I can get approximate 2x fast render with Blender 2.80. But I can not measure this values with lite scenes.
I just gave the bmw benchmark some quick runs.
5960X at 4.2GHz cpu benchmark ~3 1/2 minutes (I didn’t keep notes on that)
gtx 1070 256x256: 1’ 48"
128x128: 1’ 33"
64x64: 1’ 29"
32x32: 1’ 28"
16x16: 1’ 29"
cpu+gpu 32x32: 1’ 10"
Thanks. So you have expected results of actual render improvements on the GPU wiht smaller and smaller tiles… And better when CPU is added.
Ok, i’ll try to downgrade my drivers for AMD and see if that is the case. I expect that is as the new RX 5700xt had OpenCL issues with last drivers and now they “patched it”.
I have tested couple of demo scenes with 3700x and Radeon VII and compared them with the results mentioned below:
They were a little faster in my tests, very close though.
But, regarding to hybrid rendering, it doesn’t work in every scene I suppose, especially for OpenCL.
My results:
BMW
GPU: 74s
GPU+CPU: 72s
CPU: 173s
Classroom
GPU: 80s
GPU+CPU: 122s
CPU: 255s
Pavillon
GPU: 194s
GPU+CPU: 127s
CPU:270s
Maybe we should report this issue. I am not totally sure.
You cannot measure render performance with small render times like these. Because, Cycles need preperation time before start rendering. This values always mislead you. Example, if you get 72 sec, then maybe 30 sec used for preperation, for another render maybe used 40 sec, who know? This preperation times are variable and mostly use CPU. You must use heavy scenes and take long renders for true results (minimum 5, 10, 20 minute etc)…
Can’t you see estimated preparation time? Certainly not more than 4-5 seconds for the demo scenes. I understand your concern however I got similar results even if in some of my projects.
First, small render tiems, that still gives way more information and permitts various retests. So the BMW 2car scene is sufficient, as I have already confirmed that dual GPU is broken.
Now main thing is to test at various tile settings.
for me I tested as following
Started first run, but ignored the inital result as the kernel required compilation time. All following renders (while Blender is not restarted) will not recomplie the kernel.
Single and Mulit GPU at 256x256, 128x128, 64x64, 32x32, 16x16 tile settings.
Expectations are that render times should be similar.
Reality, noticable slowdowns
This has direct impact on CPU+GPU render mix.
So, you can FULLY get sufficient measures of Reder Performance with these scenes.
If I get more confirmation I’ll be raising a ticket this week.
So, this is a good example of correct scaling as Birdnamnam had (using CUDA) vs what I’m seeing (using OpenCL)

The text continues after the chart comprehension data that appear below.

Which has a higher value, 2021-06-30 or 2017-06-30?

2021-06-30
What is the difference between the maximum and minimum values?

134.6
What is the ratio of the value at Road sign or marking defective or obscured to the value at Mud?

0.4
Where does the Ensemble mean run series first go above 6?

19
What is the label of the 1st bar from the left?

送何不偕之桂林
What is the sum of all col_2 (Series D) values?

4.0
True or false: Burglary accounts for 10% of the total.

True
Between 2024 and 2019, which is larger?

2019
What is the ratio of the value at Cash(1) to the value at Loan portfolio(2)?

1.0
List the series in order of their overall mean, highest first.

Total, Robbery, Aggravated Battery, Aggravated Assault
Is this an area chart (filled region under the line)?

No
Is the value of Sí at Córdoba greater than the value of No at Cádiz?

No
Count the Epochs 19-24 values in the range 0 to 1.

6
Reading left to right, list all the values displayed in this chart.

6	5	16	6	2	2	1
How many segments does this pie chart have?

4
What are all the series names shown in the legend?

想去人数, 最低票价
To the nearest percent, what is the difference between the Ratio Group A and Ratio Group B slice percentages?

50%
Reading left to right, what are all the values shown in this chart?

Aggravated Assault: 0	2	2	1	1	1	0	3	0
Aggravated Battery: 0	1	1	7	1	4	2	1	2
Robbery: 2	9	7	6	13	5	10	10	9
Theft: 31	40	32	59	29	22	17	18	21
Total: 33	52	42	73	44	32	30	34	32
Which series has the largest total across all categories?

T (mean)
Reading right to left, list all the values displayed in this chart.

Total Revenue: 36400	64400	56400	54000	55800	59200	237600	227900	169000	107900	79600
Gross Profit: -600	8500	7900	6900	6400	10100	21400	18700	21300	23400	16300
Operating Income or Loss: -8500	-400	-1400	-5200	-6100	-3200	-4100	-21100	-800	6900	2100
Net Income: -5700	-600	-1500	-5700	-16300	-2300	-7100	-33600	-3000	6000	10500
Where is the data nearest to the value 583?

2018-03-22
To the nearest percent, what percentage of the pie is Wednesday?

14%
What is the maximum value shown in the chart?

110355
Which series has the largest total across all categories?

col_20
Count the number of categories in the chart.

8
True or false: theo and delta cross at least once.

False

@egementncr, can you test just BMW at the 5 settings below on your Radone VII. Just GPU testing. I just need a confirmation if you get worse and worse scaling like me or if you have the correct scaling.
This not show bad scaling. These are two different graphics cards, different architecture, different capabilities, different chipsets… What is Vega’s 16x16 texture processing capability? Or what is CPU and GPU data bus capability? Vega use HBM2, Geforce use GDDR5 graphics memory. These are different architectures, not same.
few months back, my scaling on my VEGA was nearly identical to the GTX 1070 listed above.
Blender’s internal testing showed Vega on par with the GTX 1080
You are not providing anything of value to the post, and stating incorrect facts, potentially indicating a troll. If you are unsure about what you ware writing, I recommend you do not, else I’ll flag you to the admin.
2.79 builds after “C” release had the CPU+GPU available since late 2017, and it worked perfectly, way before 2.8 was released.
And Alpha/Beta 2.8 when I tested also worked perfectly on scaling
This indicates that “recently” some optimizations were done in blender 2.8, were a bug was introduced that is causing significant performance REGRESSIONS for OPENCL compute rendering.